▶ _Task instructions_: For each statement about the passage on the role of the state below, answer yes or no on whether it agrees with the passage, quoting the passage's deciding words exactly. (a) The state's role in this process is exclusive. (b) People adapt to the opportunities the state offers by translating them for themselves. (c) The choice of school results from state legislation alone.

▶ _Document section_:
========================================

The role of the state is therefore important, but not exclusive, in this complex process, which is itself quite differentiated, as it comprises the legislative framework, the various levels of bureaucratic state organisations and the specific decision-makers within them. The state formulates its goals and plans in legislation, concepts and development projects, but it shows its real face through the opportunities it offers to different people (Velkey 2019a), which become real through the mediation of the power-political field. People, in turn, adapt to them, translating them for themselves, so that they appear to them in different forms according to their approach and mentality. This is the lived space, at the centre of which is the subject who lives his everyday life ‘here and now’ (Carman 1999). The choice of school or, more generally, the concrete decision to use a service is thus the result of an adaptation to external constraints, an interpretation of one’s own limits and a personal attitude (resignation, acceptance, expansion) towards them.

========================================

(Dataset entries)
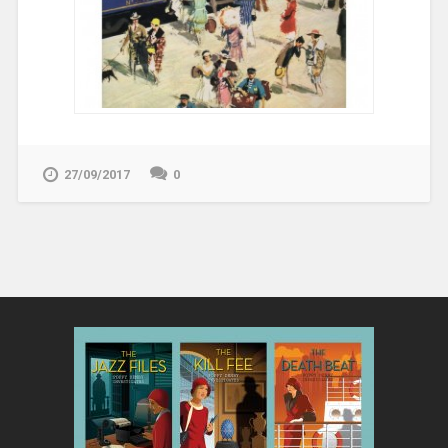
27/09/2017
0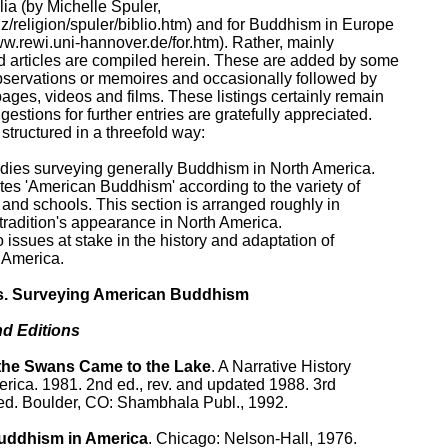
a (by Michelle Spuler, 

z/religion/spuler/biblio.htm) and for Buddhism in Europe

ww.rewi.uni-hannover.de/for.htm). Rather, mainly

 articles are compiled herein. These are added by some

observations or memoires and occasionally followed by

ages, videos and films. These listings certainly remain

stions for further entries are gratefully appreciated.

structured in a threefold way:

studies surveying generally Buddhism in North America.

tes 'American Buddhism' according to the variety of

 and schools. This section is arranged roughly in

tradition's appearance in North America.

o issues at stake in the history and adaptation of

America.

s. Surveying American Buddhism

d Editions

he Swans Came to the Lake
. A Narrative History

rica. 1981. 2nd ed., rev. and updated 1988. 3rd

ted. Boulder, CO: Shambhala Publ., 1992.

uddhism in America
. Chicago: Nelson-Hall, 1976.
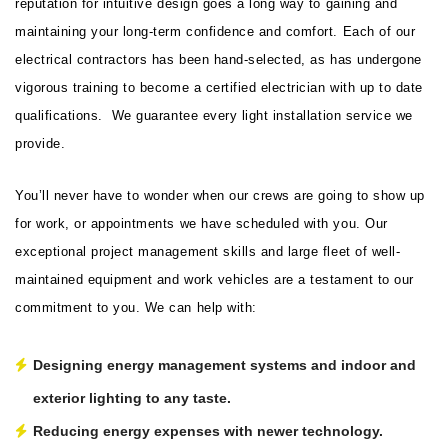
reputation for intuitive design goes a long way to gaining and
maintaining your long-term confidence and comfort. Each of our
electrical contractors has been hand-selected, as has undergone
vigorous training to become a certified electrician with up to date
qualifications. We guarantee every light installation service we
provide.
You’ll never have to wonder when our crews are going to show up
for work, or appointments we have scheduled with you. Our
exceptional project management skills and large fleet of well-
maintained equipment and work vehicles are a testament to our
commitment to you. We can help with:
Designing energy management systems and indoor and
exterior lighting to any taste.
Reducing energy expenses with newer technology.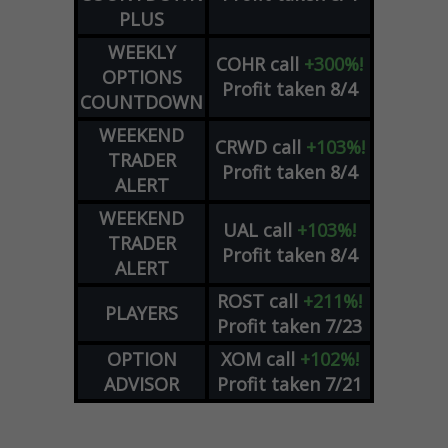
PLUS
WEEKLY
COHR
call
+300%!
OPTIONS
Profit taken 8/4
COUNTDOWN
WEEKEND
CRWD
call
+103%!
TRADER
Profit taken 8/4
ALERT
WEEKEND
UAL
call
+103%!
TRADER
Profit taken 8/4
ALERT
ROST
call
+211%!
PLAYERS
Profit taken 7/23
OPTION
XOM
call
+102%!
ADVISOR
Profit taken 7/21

========================================

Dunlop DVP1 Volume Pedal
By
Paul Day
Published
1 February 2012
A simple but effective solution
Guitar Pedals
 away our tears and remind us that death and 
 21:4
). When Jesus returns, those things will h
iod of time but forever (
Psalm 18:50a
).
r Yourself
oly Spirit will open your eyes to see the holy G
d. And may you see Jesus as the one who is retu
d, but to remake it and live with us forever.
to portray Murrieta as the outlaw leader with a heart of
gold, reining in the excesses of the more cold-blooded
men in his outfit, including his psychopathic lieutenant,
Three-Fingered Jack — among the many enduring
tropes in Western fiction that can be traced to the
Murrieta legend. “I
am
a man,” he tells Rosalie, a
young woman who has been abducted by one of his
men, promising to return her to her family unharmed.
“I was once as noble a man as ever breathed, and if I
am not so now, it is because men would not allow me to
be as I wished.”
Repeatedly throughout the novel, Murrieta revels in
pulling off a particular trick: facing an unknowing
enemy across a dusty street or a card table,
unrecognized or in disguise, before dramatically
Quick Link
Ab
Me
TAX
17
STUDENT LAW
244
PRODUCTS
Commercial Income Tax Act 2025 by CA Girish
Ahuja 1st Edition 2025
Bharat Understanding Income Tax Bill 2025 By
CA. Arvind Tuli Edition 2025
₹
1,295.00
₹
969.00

========================================

▶ _Response_:
(a) No: "The role of the state is therefore important, but not exclusive, in this complex process"
(b) Yes: "People, in turn, adapt to them, translating them for themselves"
(c) No: "The choice of school or, more generally, the concrete decision to use a service is thus the result of an adaptation to external constraints, an interpretation of one’s own limits and a personal attitude (resignation, acceptance, expansion) towards them."